We agree to furnish no machine or instruction to any other nation or individuals until a period of three months from the delivery of the machine has expired. We reserve all rights to sell to other governments after that time. They figure that it will take other governments a year or two to act, and that France will accordingly obtain much more than three months’ start. M. Fordyce told us after the contract had been signed that his instructions had been to waste no words over the price but to make sure that the machine would do what we claimed. He returned thoroughly convinced.

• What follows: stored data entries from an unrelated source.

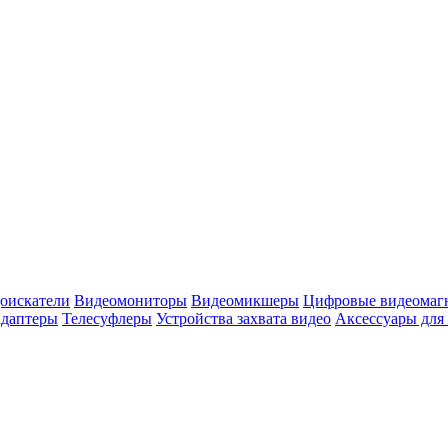
оискатели
Видеомониторы
Видеомикшеры
Цифровые видеомаг
адаптеры
Телесуфлеры
Устройства захвата видео
Аксессуары для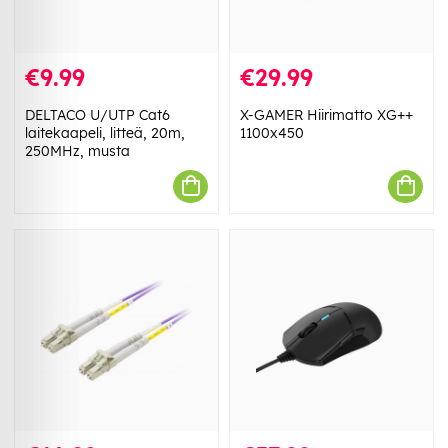
€9.99
€29.99
DELTACO U/UTP Cat6
X-GAMER Hiirimatto XG++
laitekaapeli, litteä, 20m,
1100x450
250MHz, musta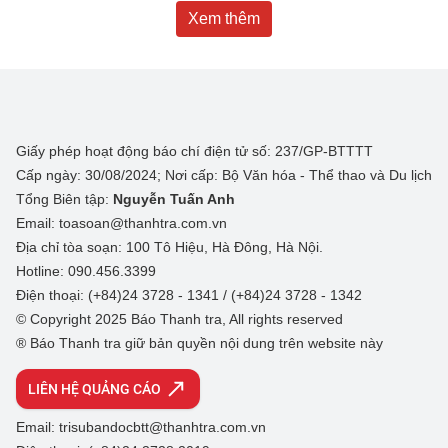
Xem thêm
Giấy phép hoạt động báo chí điện tử số: 237/GP-BTTTT
Cấp ngày: 30/08/2024; Nơi cấp: Bộ Văn hóa - Thể thao và Du lịch
Tổng Biên tập:
Nguyễn Tuấn Anh
Email: toasoan@thanhtra.com.vn
Địa chỉ tòa soạn: 100 Tô Hiệu, Hà Đông, Hà Nội.
Hotline: 090.456.3399
Điện thoại: (+84)24 3728 - 1341 / (+84)24 3728 - 1342
© Copyright 2025 Báo Thanh tra, All rights reserved
® Báo Thanh tra giữ bản quyền nội dung trên website này
LIÊN HỆ QUẢNG CÁO
Email: trisubandocbtt@thanhtra.com.vn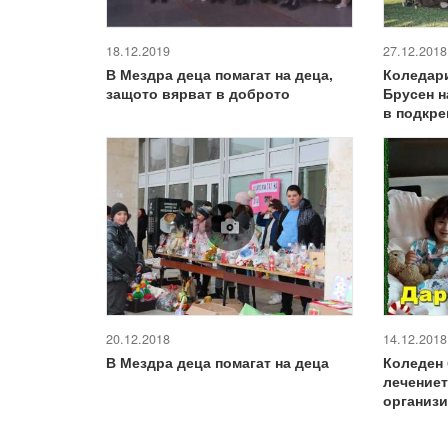
18.12.2019
27.12.2018
В Мездра деца помагат на деца,
Коледари
защото вярват в доброто
Брусен н
в подкре
20.12.2018
14.12.2018
В Мездра деца помагат на деца
Коледен 
лечениет
организи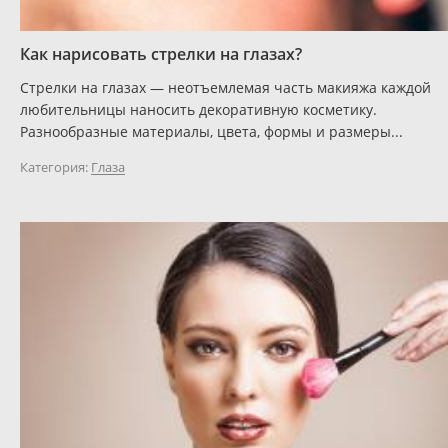
Как нарисовать стрелки на глазах?
Стрелки на глазах — неотъемлемая часть макияжа каждой
любительницы наносить декоративную косметику.
Разнообразные материалы, цвета, формы и размеры...
Категория:
Глаза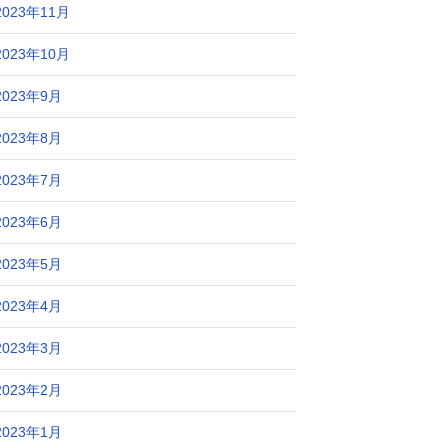
2023年11月
2023年10月
2023年9月
2023年8月
2023年7月
2023年6月
2023年5月
2023年4月
2023年3月
2023年2月
2023年1月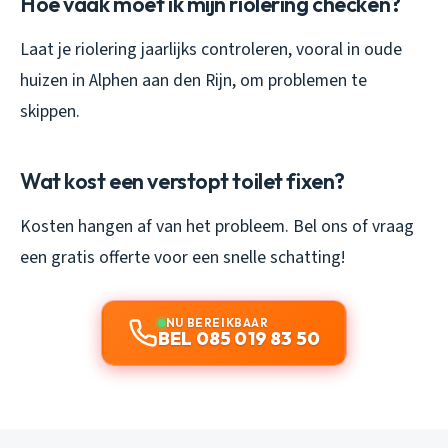
Hoe vaak moet ik mijn riolering checken?
Laat je riolering jaarlijks controleren, vooral in oude
huizen in Alphen aan den Rijn, om problemen te
skippen.
Wat kost een verstopt toilet fixen?
Kosten hangen af van het probleem. Bel ons of vraag
een gratis offerte voor een snelle schatting!
NU BEREIKBAAR
BEL 085 019 83 50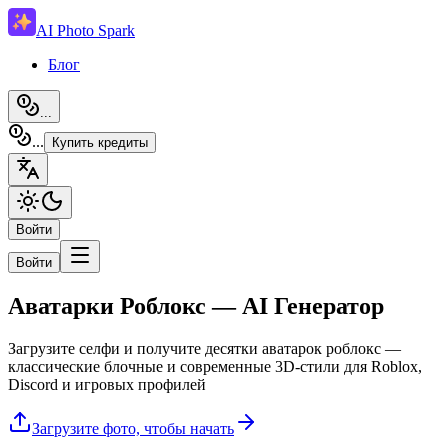
AI Photo Spark
Блог
...
...
Купить кредиты
Войти
Войти
Аватарки Роблокс — AI Генератор
Загрузите селфи и получите десятки аватарок роблокс —
классические блочные и современные 3D-стили для Roblox,
Discord и игровых профилей
Загрузите фото, чтобы начать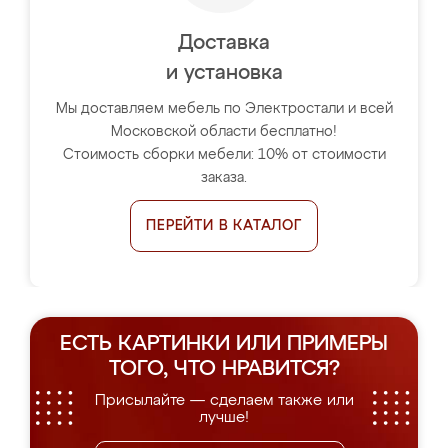
Доставка
и установка
Мы доставляем мебель по Электростали и всей
Московской области бесплатно!
Стоимость сборки мебели: 10% от стоимости
заказа.
ПЕРЕЙТИ В КАТАЛОГ
ЕСТЬ КАРТИНКИ ИЛИ ПРИМЕРЫ
ТОГО, ЧТО НРАВИТСЯ?
Присылайте — сделаем также или
лучше!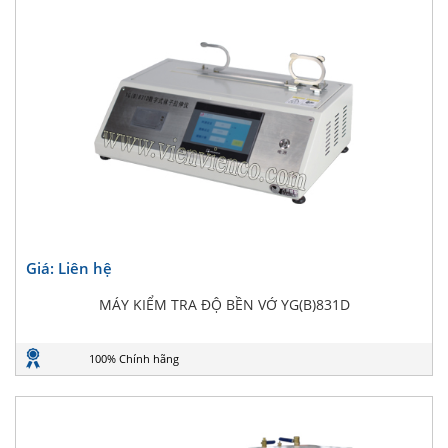
Giá: Liên hệ
MÁY KIỂM TRA ĐỘ BỀN VỚ YG(B)831D
100% Chính hãng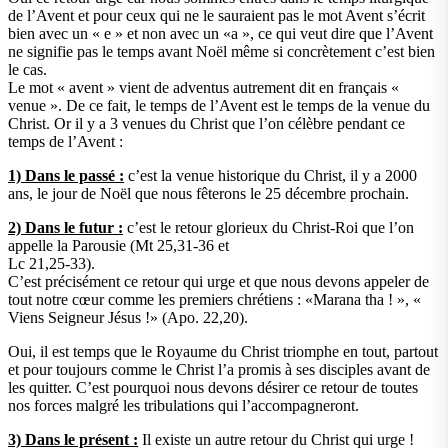
de l’Avent et pour ceux qui ne le sauraient pas le mot Avent s’écrit
bien avec un « e » et non avec un «a », ce qui veut dire que l’Avent
ne signifie pas le temps avant Noël même si concrètement c’est bien
le cas.
Le mot « avent » vient de adventus autrement dit en français «
venue ». De ce fait, le temps de l’Avent est le temps de la venue du
Christ. Or il y a 3 venues du Christ que l’on célèbre pendant ce
temps de l’Avent :
1) Dans le passé :
c’est la venue historique du Christ, il y a 2000
ans, le jour de Noël que nous fêterons le 25 décembre prochain.
2) Dans le futur :
c’est le retour glorieux du Christ-Roi que l’on
appelle la Parousie (Mt 25,31-36 et
Lc 21,25-33).
C’est précisément ce retour qui urge et que nous devons appeler de
tout notre cœur comme les premiers chrétiens : «Marana tha ! », «
Viens Seigneur Jésus !» (Apo. 22,20).
Oui, il est temps que le Royaume du Christ triomphe en tout, partout
et pour toujours comme le Christ l’a promis à ses disciples avant de
les quitter. C’est pourquoi nous devons désirer ce retour de toutes
nos forces malgré les tribulations qui l’accompagneront.
3) Dans le présent :
Il existe un autre retour du Christ qui urge !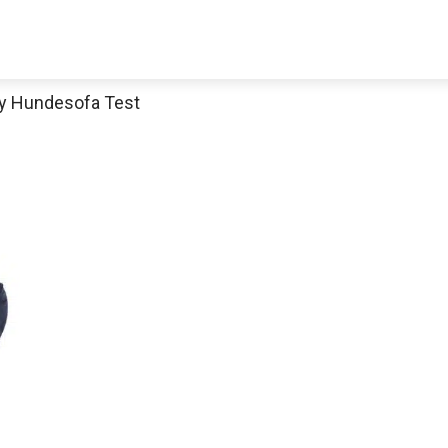
ncy Hundesofa Test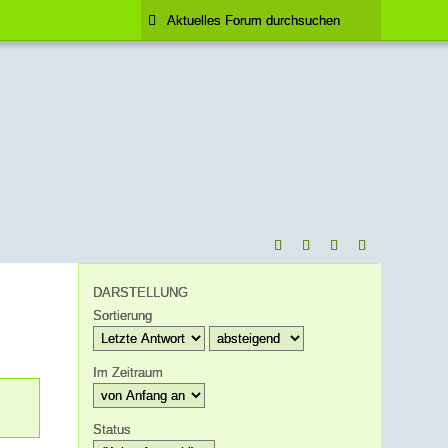
DARSTELLUNG
Sortierung
Im Zeitraum
Status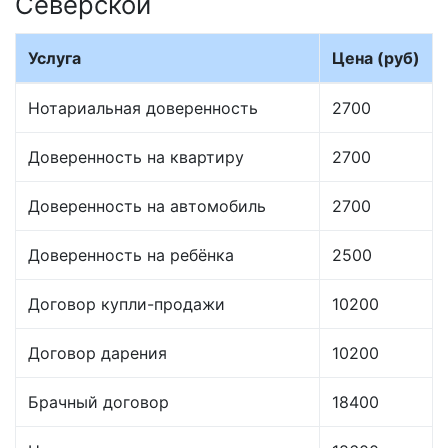
Северской
Услуга
Цена (руб)
Нотариальная доверенность
2700
Доверенность на квартиру
2700
Доверенность на автомобиль
2700
Доверенность на ребёнка
2500
Договор купли-продажи
10200
Договор дарения
10200
Брачный договор
18400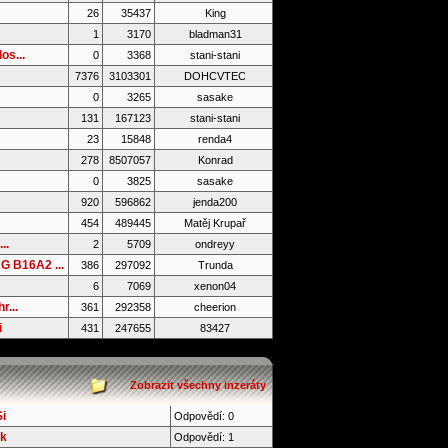
26
35437
King
1
3170
bladman31
os...
0
3368
stani-stani
7376
3103301
DOHCVTEC
0
3265
sasake
131
167123
stani-stani
23
15848
renda4
278
8507057
Konrad
0
3825
sasake
920
596862
jenda200
454
489445
Matěj Krupař
..
2
5709
ondreyy
 B16A2 ...
386
297092
Trunda
6
7069
xenon04
r...
361
292358
cheerion
i
431
247655
83427
Zobrazit všechny inzeráty
i
Odpovědí: 0
ek
Odpovědí: 1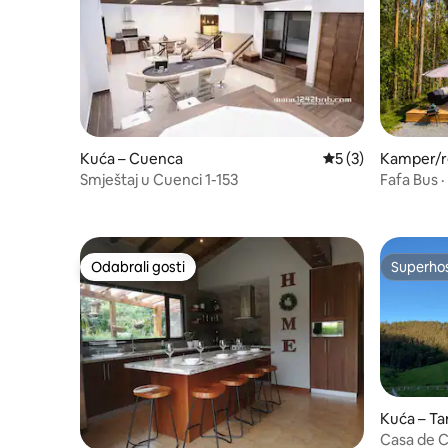
Kuća – Cuenca
Prosječna ocjena: 
5 (3)
Kamper/re
Déleg
Smještaj u Cuenci 1-153
Fafa Bus ·
Odabrali gosti
Superho
Odabrali gosti
Superho
Kuća – Ta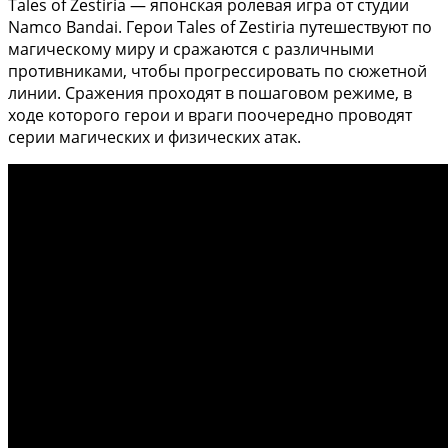
Tales of Zestiria — японская ролевая игра от студии
Namco Bandai. Герои Tales of Zestiria путешествуют по
магическому миру и сражаются с различными
противниками, чтобы прогрессировать по сюжетной
линии. Сражения проходят в пошаговом режиме, в
ходе которого герои и враги поочередно проводят
серии магических и физических атак.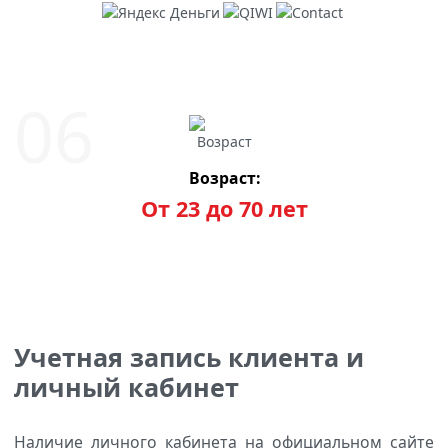
Возраст:
От 23 до 70 лет
Учетная запись клиента и
личный кабинет
Наличие личного кабинета на официальном сайте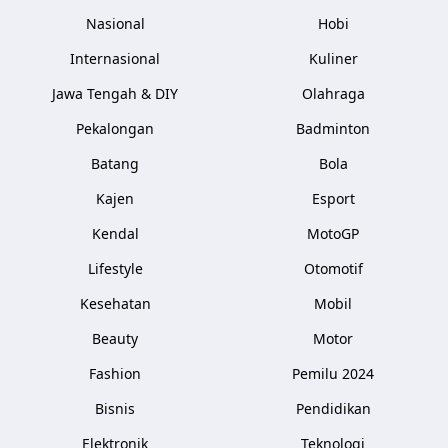
Nasional
Hobi
Internasional
Kuliner
Jawa Tengah & DIY
Olahraga
Pekalongan
Badminton
Batang
Bola
Kajen
Esport
Kendal
MotoGP
Lifestyle
Otomotif
Kesehatan
Mobil
Beauty
Motor
Fashion
Pemilu 2024
Bisnis
Pendidikan
Elektronik
Teknologi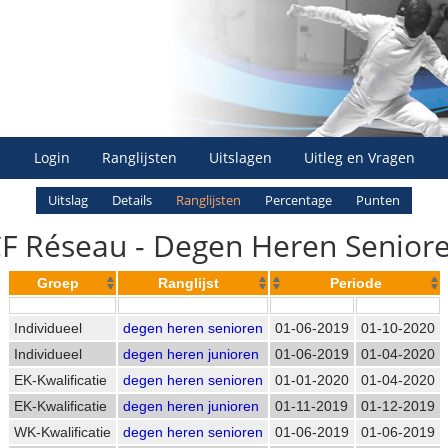
Login
Ranglijsten
Uitslagen
Uitleg en Vragen
Uitslag
Details
Ranglijsten
Percentage
Punten
F Réseau - Degen Heren Seniore
Groep
Ranglijst
Periode
Individueel
degen heren senioren
01-06-2019
01-10-2020
Individueel
degen heren junioren
01-06-2019
01-04-2020
EK-Kwalificatie
degen heren senioren
01-01-2020
01-04-2020
EK-Kwalificatie
degen heren junioren
01-11-2019
01-12-2019
WK-Kwalificatie
degen heren senioren
01-06-2019
01-06-2019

All that his associates were particular about was to ‘avoid being "hoaxed."’

We have just received a letter from the "Austrian Association of Builders" of Vienna, who, having seen that we are offering the invention to the French for 1 million francs, write to inquire whether they cannot become the purchasers for the purpose of presenting it to the Emperor Franz Joseph on the occasion of his 60[th] jubilee in 1908 as a national gift. The idea is to make it the star feature of the Vienna Exposition. If the idea of acquiring the machine in different countries by popular subscription should spread, we may, be able to secure all the remuneration we care for, and establish free trade in flying machines within a year or two. Nothing would suit us better, but we shall not begin counting our chickens until we are sure of them.

I am sending a few clippings. Those from Dayton papers you may keep as we have duplicates.